CLAUDE.md managed block

ark init writes (or merges into existing) CLAUDE.md:

<!-- ARK:START -->
Ark is installed in this project. Use `/ark:quick` or `/ark:design` to start tasks.

See `.ark/workflow.md` for the full workflow.

@.ark/specs/INDEX.md
<!-- ARK:END -->

Edit anywhere outside the markers; ark upgrade re-renders inside them. The @.ark/specs/INDEX.md line is a Claude include directive — it inlines the SPEC index into the CLAUDE.md context every session.

If you don't want the block at all (e.g. you maintain your own CLAUDE.md from a template generator), ark remove deletes the block (and its delimiters) without touching surrounding content.

What unload / remove do

  • ark unload captures every file under .claude/commands/ark/ (full bytes), the <!-- ARK --> block in CLAUDE.md (block content + position), and the SessionStart Ark entry from settings.json. Then deletes the live copies. Sibling content in settings.json (other top-level keys, other SessionStart array entries) stays on disk.
  • ark remove does the destructive twin: same removal, no capture. Empty parents are pruned (e.g. an empty .claude/commands/ after the ark/ subtree is gone).

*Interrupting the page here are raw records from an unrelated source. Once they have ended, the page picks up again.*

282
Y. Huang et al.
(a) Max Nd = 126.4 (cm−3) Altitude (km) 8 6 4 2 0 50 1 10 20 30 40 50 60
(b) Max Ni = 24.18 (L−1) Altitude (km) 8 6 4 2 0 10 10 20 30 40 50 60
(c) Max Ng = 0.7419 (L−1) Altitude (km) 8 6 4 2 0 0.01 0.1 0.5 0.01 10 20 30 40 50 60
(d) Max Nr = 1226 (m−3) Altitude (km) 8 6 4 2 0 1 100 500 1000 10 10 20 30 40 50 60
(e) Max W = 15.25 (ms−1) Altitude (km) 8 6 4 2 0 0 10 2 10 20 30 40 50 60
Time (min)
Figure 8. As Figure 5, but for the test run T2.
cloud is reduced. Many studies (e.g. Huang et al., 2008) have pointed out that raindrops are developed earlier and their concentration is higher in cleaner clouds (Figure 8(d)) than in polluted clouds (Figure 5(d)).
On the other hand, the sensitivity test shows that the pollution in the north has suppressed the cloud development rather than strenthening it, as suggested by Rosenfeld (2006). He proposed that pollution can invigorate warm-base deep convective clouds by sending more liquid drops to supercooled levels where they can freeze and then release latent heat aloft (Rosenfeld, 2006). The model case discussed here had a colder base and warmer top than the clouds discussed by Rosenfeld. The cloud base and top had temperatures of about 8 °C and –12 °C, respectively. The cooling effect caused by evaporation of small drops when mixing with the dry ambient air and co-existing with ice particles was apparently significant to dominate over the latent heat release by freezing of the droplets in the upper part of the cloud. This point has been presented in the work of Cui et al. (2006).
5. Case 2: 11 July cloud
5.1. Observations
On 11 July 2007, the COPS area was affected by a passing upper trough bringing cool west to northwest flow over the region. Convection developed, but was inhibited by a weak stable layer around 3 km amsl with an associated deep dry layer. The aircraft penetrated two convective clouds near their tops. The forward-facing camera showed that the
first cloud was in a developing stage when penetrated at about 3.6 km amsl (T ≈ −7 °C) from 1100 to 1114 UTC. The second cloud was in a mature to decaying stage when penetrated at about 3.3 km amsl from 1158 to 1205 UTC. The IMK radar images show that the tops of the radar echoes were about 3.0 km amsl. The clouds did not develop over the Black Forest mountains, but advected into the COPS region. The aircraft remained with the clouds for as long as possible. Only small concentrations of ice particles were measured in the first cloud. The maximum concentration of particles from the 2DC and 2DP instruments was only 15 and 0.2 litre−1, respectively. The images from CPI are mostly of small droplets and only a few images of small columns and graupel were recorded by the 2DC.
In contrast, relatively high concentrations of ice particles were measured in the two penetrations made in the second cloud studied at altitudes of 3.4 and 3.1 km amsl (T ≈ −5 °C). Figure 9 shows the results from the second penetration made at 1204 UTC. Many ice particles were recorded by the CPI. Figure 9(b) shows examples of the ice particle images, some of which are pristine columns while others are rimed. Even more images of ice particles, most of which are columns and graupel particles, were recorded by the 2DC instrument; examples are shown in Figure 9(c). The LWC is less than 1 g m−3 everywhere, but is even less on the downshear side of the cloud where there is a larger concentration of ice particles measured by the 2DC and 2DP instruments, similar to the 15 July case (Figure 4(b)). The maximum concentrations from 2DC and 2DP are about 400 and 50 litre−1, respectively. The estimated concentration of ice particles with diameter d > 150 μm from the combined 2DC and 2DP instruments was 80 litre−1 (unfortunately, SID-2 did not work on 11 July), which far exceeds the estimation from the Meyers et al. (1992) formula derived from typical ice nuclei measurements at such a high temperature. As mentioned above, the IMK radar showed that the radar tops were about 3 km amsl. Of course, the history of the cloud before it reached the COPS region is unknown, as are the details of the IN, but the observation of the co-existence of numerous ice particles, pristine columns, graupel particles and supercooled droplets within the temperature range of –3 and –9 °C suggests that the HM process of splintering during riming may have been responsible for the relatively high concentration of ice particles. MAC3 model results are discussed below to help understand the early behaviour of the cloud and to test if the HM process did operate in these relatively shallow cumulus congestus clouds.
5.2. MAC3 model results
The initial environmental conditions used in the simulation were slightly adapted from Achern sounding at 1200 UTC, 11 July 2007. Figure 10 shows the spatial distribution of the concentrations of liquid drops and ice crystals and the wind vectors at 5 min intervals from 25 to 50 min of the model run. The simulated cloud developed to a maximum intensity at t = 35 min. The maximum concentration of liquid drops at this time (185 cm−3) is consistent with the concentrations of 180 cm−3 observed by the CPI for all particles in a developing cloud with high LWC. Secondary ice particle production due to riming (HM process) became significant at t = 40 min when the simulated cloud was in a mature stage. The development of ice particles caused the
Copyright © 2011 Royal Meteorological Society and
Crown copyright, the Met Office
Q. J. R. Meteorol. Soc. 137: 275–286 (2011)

After unload, .claude/settings.json may shrink to {} or even be removed if it carried only the Ark entry — but if it had user content, the user content is preserved verbatim.

Round-trip preservation

unloadload is byte-identical for everything except snapshot timestamps. Specifically:

  • User-added files under .claude/commands/ (e.g. .claude/commands/my-team/foo.md) survive captured-and-restored.
  • User-modified CLAUDE.md content outside the managed block survives.
  • User-added SessionStart siblings (other entries in the array) are preserved on disk through unload; load does not need to re-add them because unload doesn't remove them.